栃木県でいちごをハウス栽培している専業農家です。昨年、ラニーニャ現象による大雪で、ハウスの倒壊や農作物の損傷など被害が全国で発生しました。
幸いなことに我が家は被害を受けることなく済みましたが、被害は西日本で多く見られたと聞いています。
そして、今後もラニーニャ現象による大雪が予想されています。
数年前に栃木でも大雪でハウスが倒壊した農家さんが数件いたのを見ているので、いつ自分のハウスがそうなってもおかしくないと心配しています。
被害を最小限に抑えるため、ブレースや中柱などの補強はもちろん、部材の更新や点検も強化して対策をしていますが、これだけの対策で大丈夫なのかと心配が尽きません。
ほかにも「こんな対策をしたらいい」「こういうところに注意した方がいい」など、大雪対策の工夫があったらぜひ教えてほしいです。
(栃木県・ 田村優さん/仮名・50代)
小沢 聖
明治大学黒川農場
ハウスの雪対策は、タイバーや合掌造りで補強を
例年異常気象が続いていますので、積雪対策に備えておくことは良いことだと思います。
まず、ハウスの補強といえばタイバーの設置やブレースの接続金具の設置などが一般的に知られています。
これにプラスして、棟を合掌造りで補強しておけば、よほどの大雪でない限り潰されることはないでしょう。
考え方としてはタイバーと同じで、アーチパイプを補強する方法です。
棟の一番高いところから側梁へ向けてパイプを左右両側に通します。
補強パイプと母屋パイプの接続部はもちろん、交差するパイプも、すべて止め具でしっかり固定しておくことが大切です。材料を集めて、時間のあるときにハウスの弱い位置から補強しておきましょう。

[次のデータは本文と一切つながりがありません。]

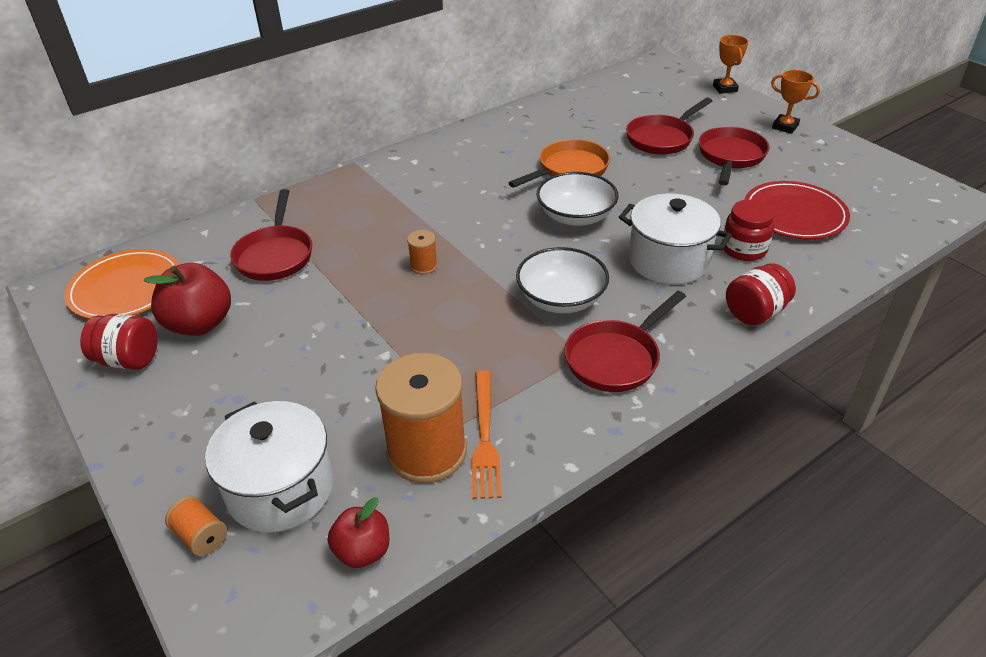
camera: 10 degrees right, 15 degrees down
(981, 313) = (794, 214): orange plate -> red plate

次に、地際付近から下に位置するパイプの腐食した部分は、切断して太い直管に差替え、既存のパイプを太い直管の中につなぎ、ビス止めしておきます。
また、雪除けスペースの不足で側面から潰されそうな可能性がある場合は、ハウスのフィルムを切る心づもりをしておくと良いです。
これは最終手段にはなりますが、大雪にみまわれたとき、どこのハウスから犠牲にするかを普段から考えておくのは必要なことです。
一方で、フィルムがあった方が被害が少なくて済む場合もあります。
日本海側の気温の高い地域の湿雪では、パイプに付着した雪が氷の玉になって肥大し、その重みでハウスの骨組みを潰すことがあります。
氷玉は急速に発達するので叩き落すこともできず、結果としてフィルムを張ったままのハウスが助かったという報告もあります。
お住まいの地域や時期による雪の特徴を考慮して、対策を選びましょう。